Dish Network is making progress on its one-of-a-kind open radio access network (RAN) in the U.S., and Dish Chairman Charlie Ergen said “we’re just going to go do it,” rather than try to convince skeptics about what they’re doing.
Dish needs to get through the RF planning, permitting and site acquisition processes and the actual installation of gear like antennas, but it’s still looking to launch one market before the end of the year. Dish is supposed to build a 5G network that covers 70% of the U.S. population by June 2023.
There’s nothing technically that prevents it from building the network and it’s got a good team to execute, according to Ergen. The company has said it expects the network build to cost about $10 billion, and it hasn’t changed that guidance.
“There’s nothing that stops us from building … the best network in the United States,” Ergen said during the company’s second-quarter earnings call on Friday. There’s no law of physics or technology; “it’s really execution… We’re not reinventing anything,” but it is using more modern technology.
“We’re just going to go do it. We don’t spend a lot of time talking about it, externally, because everybody’s going to be skeptical” until it’s time to light it up, and then people will have their opinions about it, he said.
Dish has announced several vendors and will be selecting more before all is said and done. VMware will provide its telco cloud platform and Altiostar, Fujitsu and Mavenir are also on board to help deploy its 5G standalone (SA) network using cloud-native, open RAN architecture.
Dish officially entered the wireless retail space on July 1 when it closed a $1.4 billion deal to acquire prepaid brand Boost Mobile from T-Mobile, with around 9 million subscribers. Earlier this week, it announced the acquisition of most of Ting Mobile’s subscribers (PDF) and the decision to use Ting-parent Tucows' Mobile Services Enabler (MSE) solutions.
For the time being, Dish is using T-Mobile’s network in an MVNO arrangement to serve Boost prepaid customers, but eventually it will benefit by owner’s economics when it can serve customers using its own 5G network. It’s currently having conversations with tower companies, including the three biggest public companies and second-tier vendors.

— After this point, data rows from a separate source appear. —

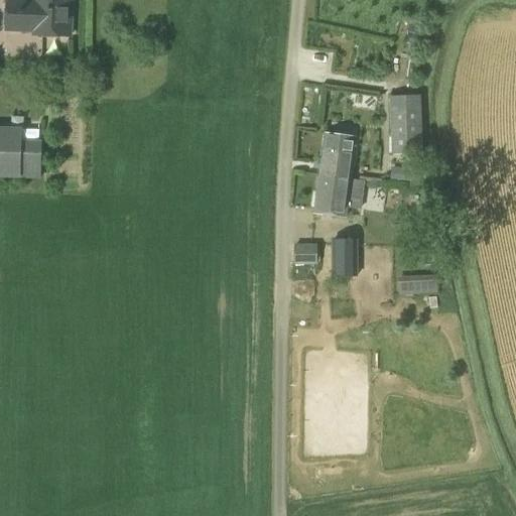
[(70,34),(70,0),(5,0),(5,28),(33,29),(33,33),(70,34)]
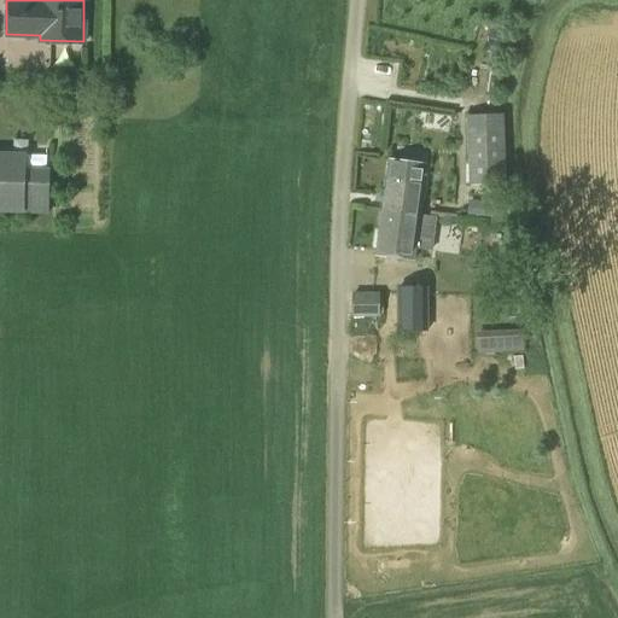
[(505,116),(467,117),(468,185),(506,184),(505,116)]
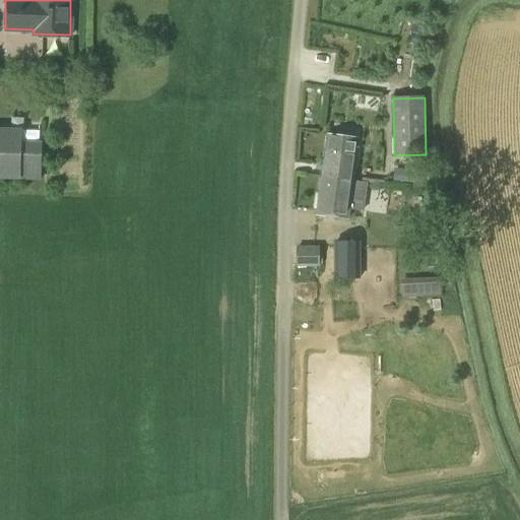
[(0,180),(41,181),(42,142),(22,141),(22,129),(0,128),(0,180)]
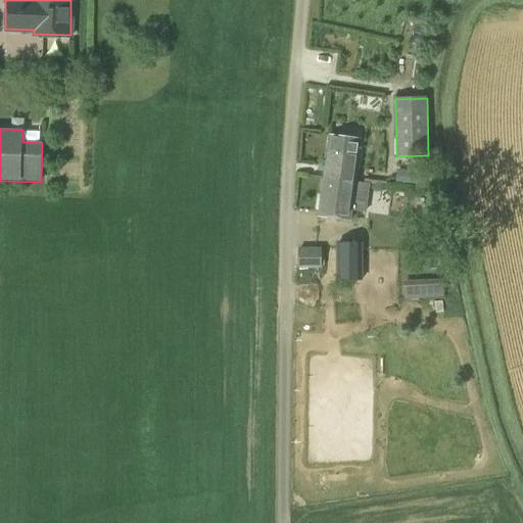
[(328,135),(323,176),(357,181),(363,140),(328,135)]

While Dish is marking progress, MoffettNathanson analyst Craig Moffett said in a research note for investors on Friday that another quarter went by without much to say about Dish’s wireless business.

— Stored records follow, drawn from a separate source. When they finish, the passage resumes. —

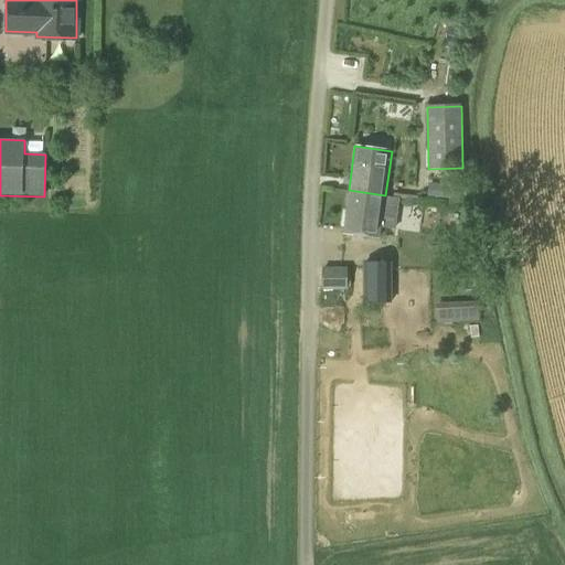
[(460,187),(428,183),(427,199),(459,201),(460,187)]
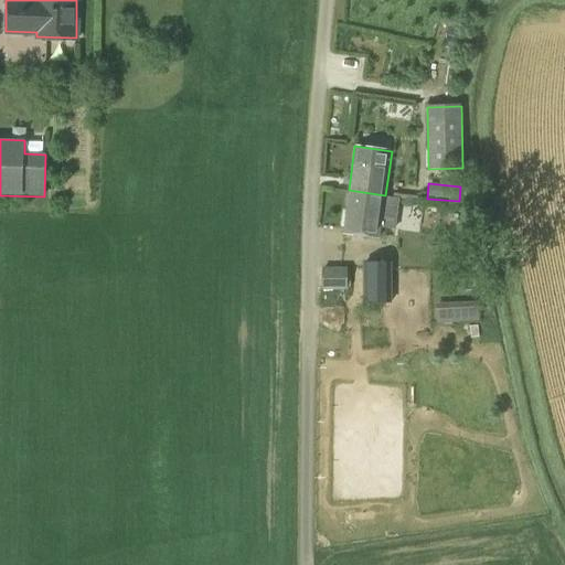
[(380,240),(385,195),(349,190),(342,235),(380,240)]
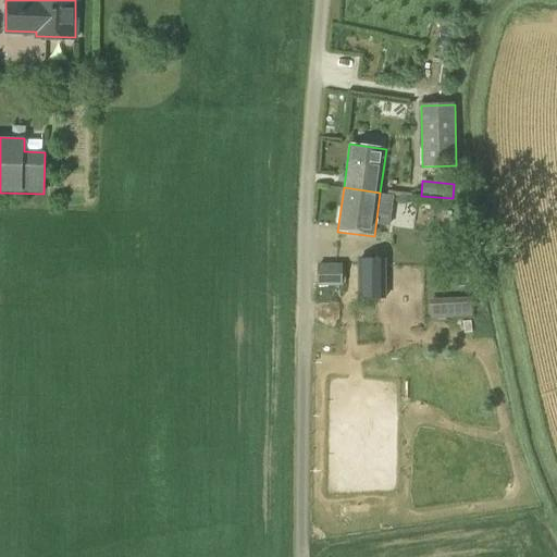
[(358,299),(386,299),(386,259),(357,259),(358,299)]
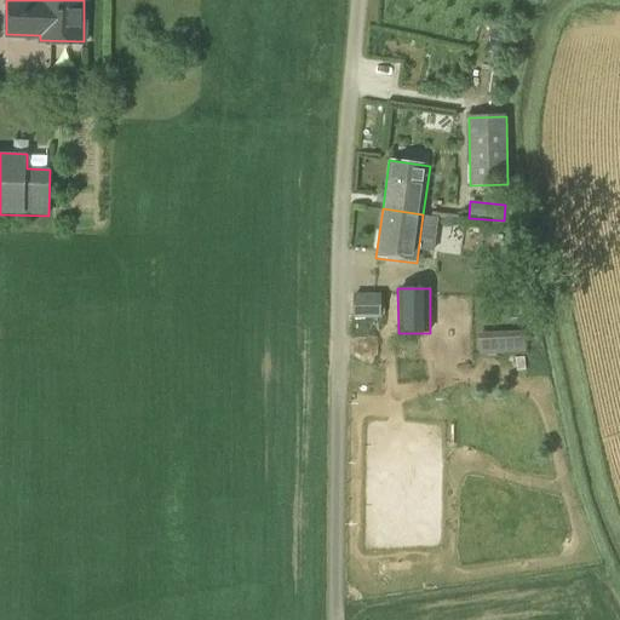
[(354,319),(382,319),(382,294),(354,294),(354,319)]
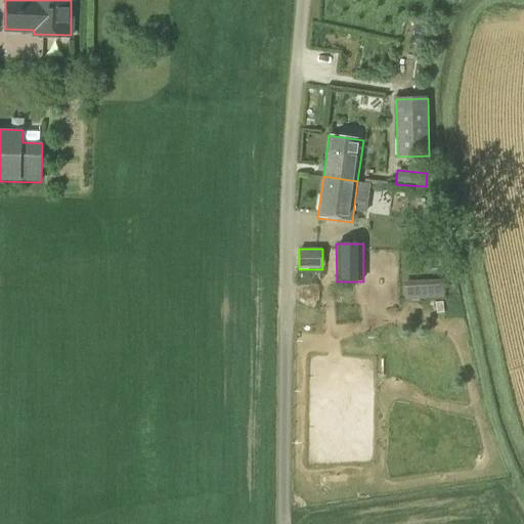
[(405,300),(444,298),(443,279),(404,282),(405,300)]
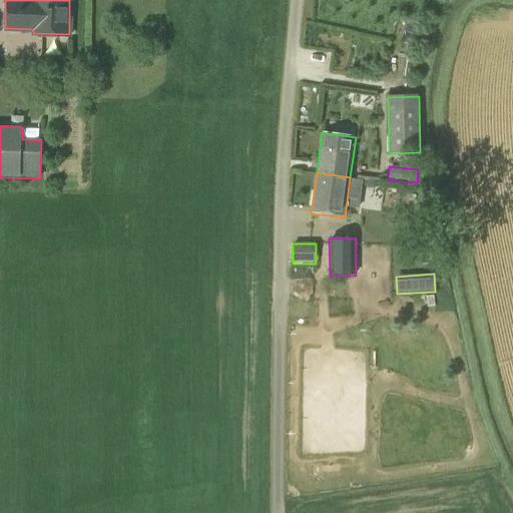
All buildings are outlined.
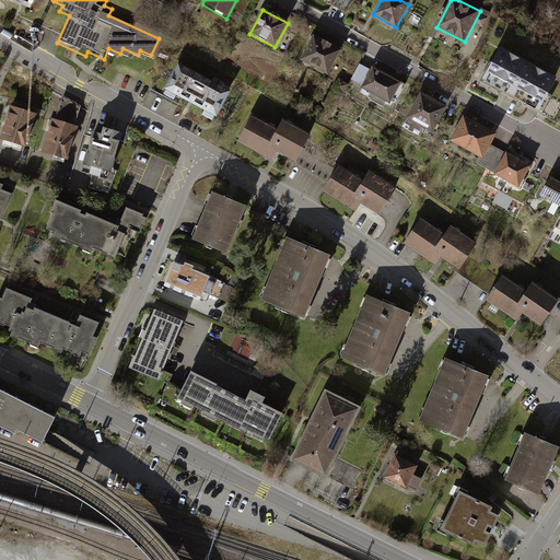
[(341,49),(313,35),(300,62),(329,76),(341,49)]
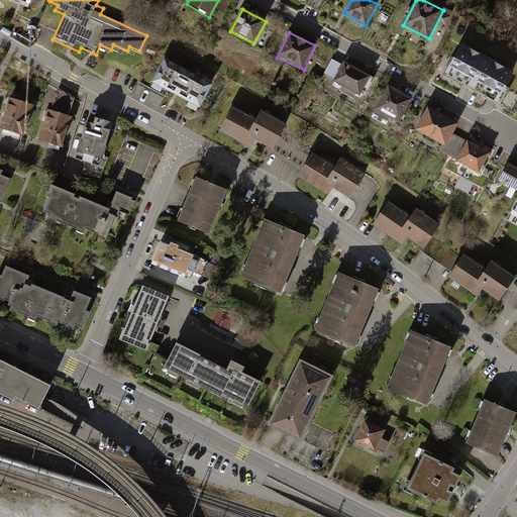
[(516,70),(461,39),(443,73),(499,103),(516,70)]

“They still haven’t started materially building,” he said. “And they still haven’t found a strategic partner. They still haven’t gone to the capital markets for financing. And they still haven’t changed their capex guidance for wireless for this year— a paltry $250 to $500M, excluding capitalized interest. Nor have they changed their longer term guidance of $10B to build a virtualized network, a number that we no longer have to caveat by saying we don’t believe.”
Dish & C-band auction
New Street Research analysts expect Dish will bid in the C-band auction in addition to the CBRS auction that’s currently happening. Moreover, “we don’t think they will be bidding just to drive up prices and annoy the other market participants; we think they will be bidding to win,” wrote analyst Jonathan Chaplin.
In analyzing the CBRS and C-band auctions, New Street expects Dish to spend $6 billion, mostly on C-band licenses. “We wouldn’t be at all surprised to see them spend more; it will all come down to whether they can find the funding. We expect they will have an anchor tenant locked in for the network by the time the C-band auction kicks off; that tenant or partner will have a strong interest in seeing Dish win more licenses; whether they fund Dish directly, or DISH raises capital in the public markets, we suspect they will have the capital they need to bid and win by the time the auction wraps up.”
Ergen was mostly non-committal about the C-band when asked about it during the company’s earnings call.